** Start RECORDS FOR THE TASK **
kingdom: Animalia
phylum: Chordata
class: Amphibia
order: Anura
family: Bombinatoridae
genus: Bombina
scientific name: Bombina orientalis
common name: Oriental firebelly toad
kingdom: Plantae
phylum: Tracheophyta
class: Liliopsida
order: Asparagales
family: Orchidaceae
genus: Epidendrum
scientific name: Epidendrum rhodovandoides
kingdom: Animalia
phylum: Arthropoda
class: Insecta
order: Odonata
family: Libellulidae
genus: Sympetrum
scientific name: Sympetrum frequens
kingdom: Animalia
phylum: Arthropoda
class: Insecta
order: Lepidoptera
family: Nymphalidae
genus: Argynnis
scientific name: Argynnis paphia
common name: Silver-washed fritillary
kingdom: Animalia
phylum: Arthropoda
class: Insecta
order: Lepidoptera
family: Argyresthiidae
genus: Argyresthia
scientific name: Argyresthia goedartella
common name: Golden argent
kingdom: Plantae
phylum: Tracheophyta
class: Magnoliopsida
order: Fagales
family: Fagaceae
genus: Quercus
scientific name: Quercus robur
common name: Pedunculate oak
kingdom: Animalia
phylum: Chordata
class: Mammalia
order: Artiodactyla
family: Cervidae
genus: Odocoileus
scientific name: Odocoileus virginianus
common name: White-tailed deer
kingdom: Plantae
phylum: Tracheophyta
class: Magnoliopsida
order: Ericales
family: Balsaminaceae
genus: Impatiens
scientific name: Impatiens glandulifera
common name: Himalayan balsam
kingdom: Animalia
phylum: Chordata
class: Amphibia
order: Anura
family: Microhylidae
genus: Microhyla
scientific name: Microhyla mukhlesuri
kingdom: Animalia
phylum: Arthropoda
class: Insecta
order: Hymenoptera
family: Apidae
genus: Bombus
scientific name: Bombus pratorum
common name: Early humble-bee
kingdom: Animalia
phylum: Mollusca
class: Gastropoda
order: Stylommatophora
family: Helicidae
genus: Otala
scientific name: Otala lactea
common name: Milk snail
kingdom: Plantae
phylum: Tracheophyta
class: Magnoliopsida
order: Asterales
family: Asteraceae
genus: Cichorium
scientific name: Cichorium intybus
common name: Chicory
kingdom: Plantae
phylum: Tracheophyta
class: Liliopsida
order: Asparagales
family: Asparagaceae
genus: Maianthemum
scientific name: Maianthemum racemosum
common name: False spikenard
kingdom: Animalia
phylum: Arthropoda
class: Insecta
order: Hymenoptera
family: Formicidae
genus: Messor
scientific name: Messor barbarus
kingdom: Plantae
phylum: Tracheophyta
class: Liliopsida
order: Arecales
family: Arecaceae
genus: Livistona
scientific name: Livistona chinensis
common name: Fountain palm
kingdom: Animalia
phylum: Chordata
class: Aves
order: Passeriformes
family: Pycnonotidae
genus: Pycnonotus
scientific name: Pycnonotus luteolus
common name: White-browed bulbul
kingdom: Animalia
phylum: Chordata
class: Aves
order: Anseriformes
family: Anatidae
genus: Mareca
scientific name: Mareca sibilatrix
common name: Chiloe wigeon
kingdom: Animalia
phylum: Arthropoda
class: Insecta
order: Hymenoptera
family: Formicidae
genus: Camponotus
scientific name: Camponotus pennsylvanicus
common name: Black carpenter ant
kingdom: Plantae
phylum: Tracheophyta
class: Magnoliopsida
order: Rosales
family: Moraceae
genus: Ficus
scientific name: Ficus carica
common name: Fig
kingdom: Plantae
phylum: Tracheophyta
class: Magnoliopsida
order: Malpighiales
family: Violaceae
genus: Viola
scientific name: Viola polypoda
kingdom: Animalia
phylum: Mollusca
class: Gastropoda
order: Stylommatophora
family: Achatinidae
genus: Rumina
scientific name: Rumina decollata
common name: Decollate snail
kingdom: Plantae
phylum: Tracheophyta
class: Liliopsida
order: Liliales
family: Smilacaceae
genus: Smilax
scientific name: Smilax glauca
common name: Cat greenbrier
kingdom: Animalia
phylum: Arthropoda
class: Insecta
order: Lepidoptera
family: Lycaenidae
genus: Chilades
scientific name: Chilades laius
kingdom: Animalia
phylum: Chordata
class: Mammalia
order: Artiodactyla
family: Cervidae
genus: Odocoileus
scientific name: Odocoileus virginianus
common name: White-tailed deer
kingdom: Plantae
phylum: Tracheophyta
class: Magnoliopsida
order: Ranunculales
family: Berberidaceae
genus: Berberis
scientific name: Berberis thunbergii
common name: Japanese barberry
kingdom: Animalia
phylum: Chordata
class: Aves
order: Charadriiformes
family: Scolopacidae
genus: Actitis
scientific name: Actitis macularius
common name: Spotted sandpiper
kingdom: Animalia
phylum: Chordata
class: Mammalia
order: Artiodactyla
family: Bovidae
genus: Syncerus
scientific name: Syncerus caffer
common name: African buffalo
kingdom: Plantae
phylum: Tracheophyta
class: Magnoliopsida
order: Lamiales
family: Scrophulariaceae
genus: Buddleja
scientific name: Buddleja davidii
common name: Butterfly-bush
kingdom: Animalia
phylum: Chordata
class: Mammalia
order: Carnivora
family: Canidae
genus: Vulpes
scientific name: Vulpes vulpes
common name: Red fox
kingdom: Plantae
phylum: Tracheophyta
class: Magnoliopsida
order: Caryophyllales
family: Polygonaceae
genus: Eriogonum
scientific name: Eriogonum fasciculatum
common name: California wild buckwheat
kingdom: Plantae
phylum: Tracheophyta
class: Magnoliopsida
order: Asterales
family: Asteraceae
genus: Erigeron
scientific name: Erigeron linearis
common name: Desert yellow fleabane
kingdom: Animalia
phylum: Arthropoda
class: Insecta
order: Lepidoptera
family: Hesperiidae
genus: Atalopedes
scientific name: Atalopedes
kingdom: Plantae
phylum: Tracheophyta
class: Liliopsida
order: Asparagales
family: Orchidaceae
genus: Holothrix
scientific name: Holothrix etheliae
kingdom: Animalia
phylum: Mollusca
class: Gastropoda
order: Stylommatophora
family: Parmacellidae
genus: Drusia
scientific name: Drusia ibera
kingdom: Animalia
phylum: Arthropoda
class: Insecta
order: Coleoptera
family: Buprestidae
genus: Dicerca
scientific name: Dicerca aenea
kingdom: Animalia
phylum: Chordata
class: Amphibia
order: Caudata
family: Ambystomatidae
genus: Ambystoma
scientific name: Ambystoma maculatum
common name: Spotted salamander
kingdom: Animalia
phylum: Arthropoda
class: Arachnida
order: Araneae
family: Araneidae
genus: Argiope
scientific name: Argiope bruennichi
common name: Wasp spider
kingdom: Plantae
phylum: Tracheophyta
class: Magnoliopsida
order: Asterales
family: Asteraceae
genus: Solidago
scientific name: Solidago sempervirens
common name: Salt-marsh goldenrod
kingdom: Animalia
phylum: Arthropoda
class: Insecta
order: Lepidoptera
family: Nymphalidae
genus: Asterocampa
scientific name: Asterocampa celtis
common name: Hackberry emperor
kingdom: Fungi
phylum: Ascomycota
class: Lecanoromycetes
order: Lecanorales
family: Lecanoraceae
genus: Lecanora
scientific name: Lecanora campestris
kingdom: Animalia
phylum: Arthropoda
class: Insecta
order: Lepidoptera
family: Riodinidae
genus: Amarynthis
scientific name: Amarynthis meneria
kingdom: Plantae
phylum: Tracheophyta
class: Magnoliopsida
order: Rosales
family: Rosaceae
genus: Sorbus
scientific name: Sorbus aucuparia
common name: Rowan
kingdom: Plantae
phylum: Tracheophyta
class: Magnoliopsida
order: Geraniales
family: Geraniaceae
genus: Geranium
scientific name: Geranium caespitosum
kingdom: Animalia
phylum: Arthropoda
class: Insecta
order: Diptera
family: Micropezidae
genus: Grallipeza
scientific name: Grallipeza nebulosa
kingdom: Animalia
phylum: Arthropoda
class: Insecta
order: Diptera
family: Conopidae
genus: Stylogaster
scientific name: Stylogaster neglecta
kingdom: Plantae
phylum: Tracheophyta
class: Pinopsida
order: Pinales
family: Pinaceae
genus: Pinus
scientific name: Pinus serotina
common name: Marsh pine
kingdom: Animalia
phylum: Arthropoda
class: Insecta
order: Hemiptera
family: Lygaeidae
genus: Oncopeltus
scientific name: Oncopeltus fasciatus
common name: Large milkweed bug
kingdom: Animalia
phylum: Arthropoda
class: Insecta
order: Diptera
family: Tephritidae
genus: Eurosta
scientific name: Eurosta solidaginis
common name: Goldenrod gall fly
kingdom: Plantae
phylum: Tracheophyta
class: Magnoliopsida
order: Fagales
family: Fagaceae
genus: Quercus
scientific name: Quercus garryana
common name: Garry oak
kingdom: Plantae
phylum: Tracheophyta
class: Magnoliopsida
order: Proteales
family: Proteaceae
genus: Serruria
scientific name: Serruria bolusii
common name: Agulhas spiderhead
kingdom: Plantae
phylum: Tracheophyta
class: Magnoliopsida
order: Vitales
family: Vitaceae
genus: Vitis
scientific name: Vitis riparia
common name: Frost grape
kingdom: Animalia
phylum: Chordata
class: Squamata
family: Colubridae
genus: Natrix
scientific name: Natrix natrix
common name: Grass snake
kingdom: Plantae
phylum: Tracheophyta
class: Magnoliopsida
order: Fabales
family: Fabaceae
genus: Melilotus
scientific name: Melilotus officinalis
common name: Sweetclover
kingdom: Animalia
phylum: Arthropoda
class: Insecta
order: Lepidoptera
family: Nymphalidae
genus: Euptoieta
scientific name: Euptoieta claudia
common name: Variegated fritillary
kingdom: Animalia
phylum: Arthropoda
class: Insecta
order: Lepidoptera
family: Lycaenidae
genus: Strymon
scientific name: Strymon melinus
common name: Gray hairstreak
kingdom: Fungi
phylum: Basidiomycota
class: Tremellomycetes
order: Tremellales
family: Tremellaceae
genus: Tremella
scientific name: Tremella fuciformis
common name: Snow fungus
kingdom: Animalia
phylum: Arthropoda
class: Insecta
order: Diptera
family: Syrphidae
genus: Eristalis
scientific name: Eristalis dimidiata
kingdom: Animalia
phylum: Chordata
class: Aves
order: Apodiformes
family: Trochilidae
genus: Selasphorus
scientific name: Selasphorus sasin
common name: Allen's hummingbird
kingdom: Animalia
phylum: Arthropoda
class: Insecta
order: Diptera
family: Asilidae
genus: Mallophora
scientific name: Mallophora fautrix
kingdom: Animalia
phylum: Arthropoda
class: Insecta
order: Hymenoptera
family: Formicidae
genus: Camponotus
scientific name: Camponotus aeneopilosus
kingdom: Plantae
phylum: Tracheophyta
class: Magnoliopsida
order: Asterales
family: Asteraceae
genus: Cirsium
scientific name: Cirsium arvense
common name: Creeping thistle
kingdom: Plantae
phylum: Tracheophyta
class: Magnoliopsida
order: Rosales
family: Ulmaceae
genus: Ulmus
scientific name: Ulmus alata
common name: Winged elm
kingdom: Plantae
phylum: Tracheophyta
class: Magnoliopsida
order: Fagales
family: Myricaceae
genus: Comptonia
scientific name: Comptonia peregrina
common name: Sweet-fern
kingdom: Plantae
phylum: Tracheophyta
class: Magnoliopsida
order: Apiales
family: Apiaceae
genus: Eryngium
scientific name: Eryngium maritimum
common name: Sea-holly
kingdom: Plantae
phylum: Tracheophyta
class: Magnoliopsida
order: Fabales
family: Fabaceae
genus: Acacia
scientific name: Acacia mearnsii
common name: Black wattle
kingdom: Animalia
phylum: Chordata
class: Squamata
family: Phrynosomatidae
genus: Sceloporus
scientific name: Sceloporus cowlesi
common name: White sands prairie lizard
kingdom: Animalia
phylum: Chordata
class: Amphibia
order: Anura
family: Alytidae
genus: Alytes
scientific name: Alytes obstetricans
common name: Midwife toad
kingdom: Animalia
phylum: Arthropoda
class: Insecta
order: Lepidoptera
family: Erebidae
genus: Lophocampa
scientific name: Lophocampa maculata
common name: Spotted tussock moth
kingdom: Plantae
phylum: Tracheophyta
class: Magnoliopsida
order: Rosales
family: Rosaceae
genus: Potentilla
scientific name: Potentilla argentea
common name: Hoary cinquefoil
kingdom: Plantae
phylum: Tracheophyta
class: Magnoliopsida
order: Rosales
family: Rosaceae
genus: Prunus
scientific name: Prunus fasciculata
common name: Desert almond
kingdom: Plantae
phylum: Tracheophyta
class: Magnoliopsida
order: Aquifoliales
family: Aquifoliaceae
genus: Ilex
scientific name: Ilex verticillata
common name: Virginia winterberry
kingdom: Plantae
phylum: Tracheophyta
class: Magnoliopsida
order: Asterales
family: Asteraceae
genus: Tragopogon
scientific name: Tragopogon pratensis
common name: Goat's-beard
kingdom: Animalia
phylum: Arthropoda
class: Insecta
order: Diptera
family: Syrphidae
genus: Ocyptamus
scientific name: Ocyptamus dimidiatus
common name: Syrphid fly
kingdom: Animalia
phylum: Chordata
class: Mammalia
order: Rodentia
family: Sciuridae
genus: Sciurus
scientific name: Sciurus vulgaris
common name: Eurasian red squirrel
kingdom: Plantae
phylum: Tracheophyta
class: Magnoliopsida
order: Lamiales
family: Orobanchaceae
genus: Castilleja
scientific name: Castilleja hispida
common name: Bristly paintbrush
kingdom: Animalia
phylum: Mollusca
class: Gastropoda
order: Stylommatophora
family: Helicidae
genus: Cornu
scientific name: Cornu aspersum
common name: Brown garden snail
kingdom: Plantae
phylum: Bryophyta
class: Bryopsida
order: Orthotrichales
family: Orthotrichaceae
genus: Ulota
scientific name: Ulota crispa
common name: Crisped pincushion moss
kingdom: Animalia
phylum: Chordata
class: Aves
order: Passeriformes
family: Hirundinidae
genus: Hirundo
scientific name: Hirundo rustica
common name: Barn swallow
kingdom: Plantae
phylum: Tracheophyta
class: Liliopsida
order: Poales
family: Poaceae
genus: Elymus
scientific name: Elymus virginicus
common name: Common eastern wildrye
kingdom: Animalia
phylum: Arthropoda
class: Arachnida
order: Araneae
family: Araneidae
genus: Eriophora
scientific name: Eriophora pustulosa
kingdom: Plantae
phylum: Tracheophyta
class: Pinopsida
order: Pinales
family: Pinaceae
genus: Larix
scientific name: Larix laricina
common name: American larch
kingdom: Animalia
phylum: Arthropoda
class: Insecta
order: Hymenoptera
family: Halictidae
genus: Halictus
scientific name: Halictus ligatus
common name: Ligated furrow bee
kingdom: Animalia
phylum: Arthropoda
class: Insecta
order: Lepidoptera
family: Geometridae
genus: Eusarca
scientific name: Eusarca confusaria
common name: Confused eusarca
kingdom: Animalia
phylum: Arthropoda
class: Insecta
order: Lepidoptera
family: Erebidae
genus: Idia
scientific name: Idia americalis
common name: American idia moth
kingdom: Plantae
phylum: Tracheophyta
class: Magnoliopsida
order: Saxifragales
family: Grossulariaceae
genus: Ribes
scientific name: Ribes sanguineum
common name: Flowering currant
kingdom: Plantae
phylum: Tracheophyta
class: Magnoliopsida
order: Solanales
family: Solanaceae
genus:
** End RECORDS FOR THE TASK **
■ WORK TO COMPLETE
Rewrite the part of the entries that opens with the line containing "genus: Eriogonum" and closes with the line containing "family: Parmacellidae", replacing "scientific name" with "binomial" everywhere in it and keeping everything else unchanged.

■ SOLVED PROBLEM
genus: Eriogonum
binomial: Eriogonum fasciculatum
common name: California wild buckwheat
kingdom: Plantae
phylum: Tracheophyta
class: Magnoliopsida
order: Asterales
family: Asteraceae
genus: Erigeron
binomial: Erigeron linearis
common name: Desert yellow fleabane
kingdom: Animalia
phylum: Arthropoda
class: Insecta
order: Lepidoptera
family: Hesperiidae
genus: Atalopedes
binomial: Atalopedes
kingdom: Plantae
phylum: Tracheophyta
class: Liliopsida
order: Asparagales
family: Orchidaceae
genus: Holothrix
binomial: Holothrix etheliae
kingdom: Animalia
phylum: Mollusca
class: Gastropoda
order: Stylommatophora
family: Parmacellidae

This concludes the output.